* _TASKS TO CARRY OUT_:
- 1) Translate this sentence from the article about the CIA analyst who questioned Saddam Hussein into Spanish: "The interviews with Saddam, said Nixon, “turned our assumptions upside down.”"
- 2) Pick up the article about the CIA analyst who questioned Saddam Hussein after its last line and write the next few paragraphs.

John Nixon says interviews with ex-Iraqi dictator ‘turned assumptions upside down,‘ claims Bush heard ‘only what he wanted to hear‘

Sue Surkes is The Times of Israel's environment reporter.

Former Iraqi strongman Saddam Hussein, shortly after his capture in 2003, in a screenshot from a YouTube video uploaded December 17, 2016.
Former Iraqi strongman Saddam Hussein, shortly after his capture in 2003, in a screenshot from a YouTube video uploaded December 17, 2016.

The CIA analyst charged with interviewing Iraq’s former strongman Saddam Hussein says the US “got it wrong” about the dictator and his intentions in the run-up to the 2003 invasion of the country.

Not only were they mistaken about the despot’s attitude to weapons of mass destruction; they even screwed up on details such as his penchant for cigars and red meat.

The revelations, by CIA operative John Nixon, were published in Britain’s Mail on Sunday newspaper, prior to publication of his book, “Debriefing The President: The Interrogation Of Saddam Hussein.”

The interviews with Saddam, said Nixon, “turned our assumptions upside down.”

Nixon also says then-president George W. Bush blamed the CIA for “everything that went wrong and called its analysis ‘guesswork’ while hearing only what he wanted to hear.”

Former Iraqi president Saddam Hussein being arrested in late 2003, in a screenshot from a video uploaded to YouTube on December 17, 2016.
Former Iraqi president Saddam Hussein being arrested in late 2003, in a screenshot from a video uploaded to YouTube on December 17, 2016.

“I do not wish to imply that Saddam was innocent,” Nixon concludes in his preview.

“He was a ruthless dictator who plunged his region into chaos and bloodshed.”

“But in hindsight, the thought of having an ageing and disengaged Saddam in power seems almost comforting in comparison with the wasted effort of our brave men and women in uniform and the rise of Islamic State, not to mention the £2.5 trillion [some $3 trillion] spent to build a new Iraq.”

The face-to-face interrogations began in December 2003, after troops found a large bearded man in a tiny underground bunker on a farm near Saddam’s home village of Tikrit.

Nixon was summoned to ensure the man was the real Saddam, because the CIA’s executive director at the time was convinced Hussein maintained multiple doubles.

“The myth – and it was a myth – that Saddam maintained multiple lookalikes was a source of wry amusement to those of us who worked in intelligence,” Nixon said.

His assessment that this really was Hussein came after he found three identifying signs on the captured man’s body — tribal tattoos on Saddam’s right hand and wrist, a bullet scar on his left leg and a slight droop to one side of his lower lip.

John Nixon, the CIA analyst who interrogated former Iraqi dictator, Saddam Hussein, pictured in a screenshot from a video uploaded to YouTube on December 17, 2016.
John Nixon, the CIA analyst who interrogated former Iraqi dictator, Saddam Hussein, pictured in a screenshot from a video uploaded to YouTube on December 17, 2016.

* _SUPPLIED MATERIAL_:
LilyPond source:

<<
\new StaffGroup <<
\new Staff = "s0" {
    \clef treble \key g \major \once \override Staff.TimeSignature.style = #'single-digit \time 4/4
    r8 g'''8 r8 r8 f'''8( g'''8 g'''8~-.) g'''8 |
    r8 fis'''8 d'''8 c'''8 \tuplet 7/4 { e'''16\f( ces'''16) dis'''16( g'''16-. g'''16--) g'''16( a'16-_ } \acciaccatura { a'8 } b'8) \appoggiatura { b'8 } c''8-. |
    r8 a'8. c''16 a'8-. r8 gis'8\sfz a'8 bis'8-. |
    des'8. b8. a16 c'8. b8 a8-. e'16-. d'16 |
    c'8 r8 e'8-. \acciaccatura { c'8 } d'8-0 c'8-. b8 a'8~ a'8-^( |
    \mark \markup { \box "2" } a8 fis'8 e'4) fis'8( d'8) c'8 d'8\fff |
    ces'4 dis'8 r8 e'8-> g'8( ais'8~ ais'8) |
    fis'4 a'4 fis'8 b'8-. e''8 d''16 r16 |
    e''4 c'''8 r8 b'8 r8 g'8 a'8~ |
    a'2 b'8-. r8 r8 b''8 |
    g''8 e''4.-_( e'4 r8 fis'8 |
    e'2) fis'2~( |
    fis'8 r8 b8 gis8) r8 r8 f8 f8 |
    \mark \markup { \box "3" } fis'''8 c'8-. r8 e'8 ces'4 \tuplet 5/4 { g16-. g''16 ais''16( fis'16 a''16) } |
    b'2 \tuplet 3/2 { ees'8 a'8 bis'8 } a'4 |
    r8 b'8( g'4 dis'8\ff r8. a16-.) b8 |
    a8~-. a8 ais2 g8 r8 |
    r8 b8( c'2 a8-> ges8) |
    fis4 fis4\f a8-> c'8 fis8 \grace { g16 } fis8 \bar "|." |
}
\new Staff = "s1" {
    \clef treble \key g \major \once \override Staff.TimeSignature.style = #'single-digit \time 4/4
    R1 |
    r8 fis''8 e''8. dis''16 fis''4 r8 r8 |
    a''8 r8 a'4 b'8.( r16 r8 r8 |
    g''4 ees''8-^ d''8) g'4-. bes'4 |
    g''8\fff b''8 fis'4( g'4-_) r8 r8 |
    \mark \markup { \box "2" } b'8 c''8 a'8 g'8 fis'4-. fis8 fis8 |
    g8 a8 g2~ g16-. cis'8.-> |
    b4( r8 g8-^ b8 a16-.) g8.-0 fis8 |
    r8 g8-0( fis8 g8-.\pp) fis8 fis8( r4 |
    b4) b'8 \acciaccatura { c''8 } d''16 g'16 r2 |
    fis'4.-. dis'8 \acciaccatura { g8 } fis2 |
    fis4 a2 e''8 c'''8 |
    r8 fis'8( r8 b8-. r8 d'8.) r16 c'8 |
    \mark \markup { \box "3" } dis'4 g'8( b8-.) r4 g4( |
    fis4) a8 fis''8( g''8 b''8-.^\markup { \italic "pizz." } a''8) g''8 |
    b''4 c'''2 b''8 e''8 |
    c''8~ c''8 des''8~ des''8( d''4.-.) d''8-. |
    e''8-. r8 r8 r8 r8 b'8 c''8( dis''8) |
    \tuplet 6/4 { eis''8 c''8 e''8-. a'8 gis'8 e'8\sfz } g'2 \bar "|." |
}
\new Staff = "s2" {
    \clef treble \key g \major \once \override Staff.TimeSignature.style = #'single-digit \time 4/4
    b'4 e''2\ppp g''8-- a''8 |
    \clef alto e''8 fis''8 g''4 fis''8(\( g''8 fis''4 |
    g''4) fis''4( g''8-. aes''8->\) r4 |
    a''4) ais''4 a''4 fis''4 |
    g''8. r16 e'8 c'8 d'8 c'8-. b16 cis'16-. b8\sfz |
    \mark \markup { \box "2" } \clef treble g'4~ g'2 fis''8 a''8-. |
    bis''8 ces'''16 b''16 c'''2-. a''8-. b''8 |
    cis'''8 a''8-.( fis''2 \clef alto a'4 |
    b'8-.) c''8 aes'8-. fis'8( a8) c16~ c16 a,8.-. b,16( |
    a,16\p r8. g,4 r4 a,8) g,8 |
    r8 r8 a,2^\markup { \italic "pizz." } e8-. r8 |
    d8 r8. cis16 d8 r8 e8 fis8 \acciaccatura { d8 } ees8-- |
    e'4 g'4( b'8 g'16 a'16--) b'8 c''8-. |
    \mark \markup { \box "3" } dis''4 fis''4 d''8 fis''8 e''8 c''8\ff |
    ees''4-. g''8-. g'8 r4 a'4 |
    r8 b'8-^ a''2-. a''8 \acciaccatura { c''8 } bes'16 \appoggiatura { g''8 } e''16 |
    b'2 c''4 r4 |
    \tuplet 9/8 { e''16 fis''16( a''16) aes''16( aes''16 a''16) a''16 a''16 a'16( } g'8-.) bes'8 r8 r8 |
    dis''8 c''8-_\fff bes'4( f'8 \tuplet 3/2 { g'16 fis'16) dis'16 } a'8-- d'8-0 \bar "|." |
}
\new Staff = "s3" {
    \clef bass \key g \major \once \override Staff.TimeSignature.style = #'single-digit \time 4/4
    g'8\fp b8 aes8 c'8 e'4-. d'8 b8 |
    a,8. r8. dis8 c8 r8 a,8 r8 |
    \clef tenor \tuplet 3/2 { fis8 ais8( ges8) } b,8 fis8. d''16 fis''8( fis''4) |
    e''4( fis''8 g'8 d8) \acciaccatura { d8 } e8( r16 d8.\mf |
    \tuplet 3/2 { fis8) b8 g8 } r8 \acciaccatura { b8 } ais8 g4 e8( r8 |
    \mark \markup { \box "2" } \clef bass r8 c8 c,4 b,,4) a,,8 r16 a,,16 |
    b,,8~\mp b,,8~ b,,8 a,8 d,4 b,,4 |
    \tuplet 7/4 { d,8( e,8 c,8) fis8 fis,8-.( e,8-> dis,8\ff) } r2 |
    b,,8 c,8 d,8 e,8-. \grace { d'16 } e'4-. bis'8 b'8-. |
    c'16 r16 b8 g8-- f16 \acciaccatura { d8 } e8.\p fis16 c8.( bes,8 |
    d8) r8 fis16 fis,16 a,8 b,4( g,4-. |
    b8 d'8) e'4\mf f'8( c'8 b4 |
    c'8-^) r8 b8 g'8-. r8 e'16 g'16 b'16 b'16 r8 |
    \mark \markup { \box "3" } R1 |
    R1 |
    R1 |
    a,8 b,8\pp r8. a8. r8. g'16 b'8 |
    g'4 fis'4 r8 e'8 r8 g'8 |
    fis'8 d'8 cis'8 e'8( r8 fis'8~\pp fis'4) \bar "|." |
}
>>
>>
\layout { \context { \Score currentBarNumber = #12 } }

* _RESPONSES TO THE EXERCISE_:
- 1) Las entrevistas con Sadam, dijo Nixon, "pusieron patas arriba nuestras suposiciones".

- 2)
Saddam — who had charisma and conveyed an air of importance, even though he was certain to face execution — denied involvement in the September 11 attacks and even revealed that he had expected the US to partner with Iraq — whose government at that time was secular — to help fight Islamic extremists, Nixon wrote.

Asked about the weapons of mass destruction that had been used to justify the US invasion of Iraq, Hussein mocked “the bunch of ignorant [American] hooligans who did not understand Iraq and were intent on its destruction.”

According to Nixon, he jeered: “You found a traitor who led you to Saddam Hussein. Isn’t there one traitor who can tell you where the weapons of mass destruction are?”

“Iraq is not a terrorist nation,” he asserted. “We did not have a relationship with [Osama] bin Laden, and did not have weapons of mass destruction… and were not a threat to our neighbors. But the American President [Bush] said Iraq wanted to attack his daddy and said we had ‘weapons of mass destruction.'”

Saddam reportedly continued: “We never thought about using weapons of mass destruction. It was not discussed. Use chemical weapons against the world? Is there anyone with full faculties who would do this? Who would use these weapons when they had not been used against us?

“The spirit of listening and understanding was not there – I don’t exclude myself from this blame.”

This, says Nixon, was a rare acknowledgment by Hussein that he could have done more to convey Iraq’s intentions more clearly.

Saddam Hussein during Iran-Iraqi war in the 1980s. (Public domain, Wikimedia Commons)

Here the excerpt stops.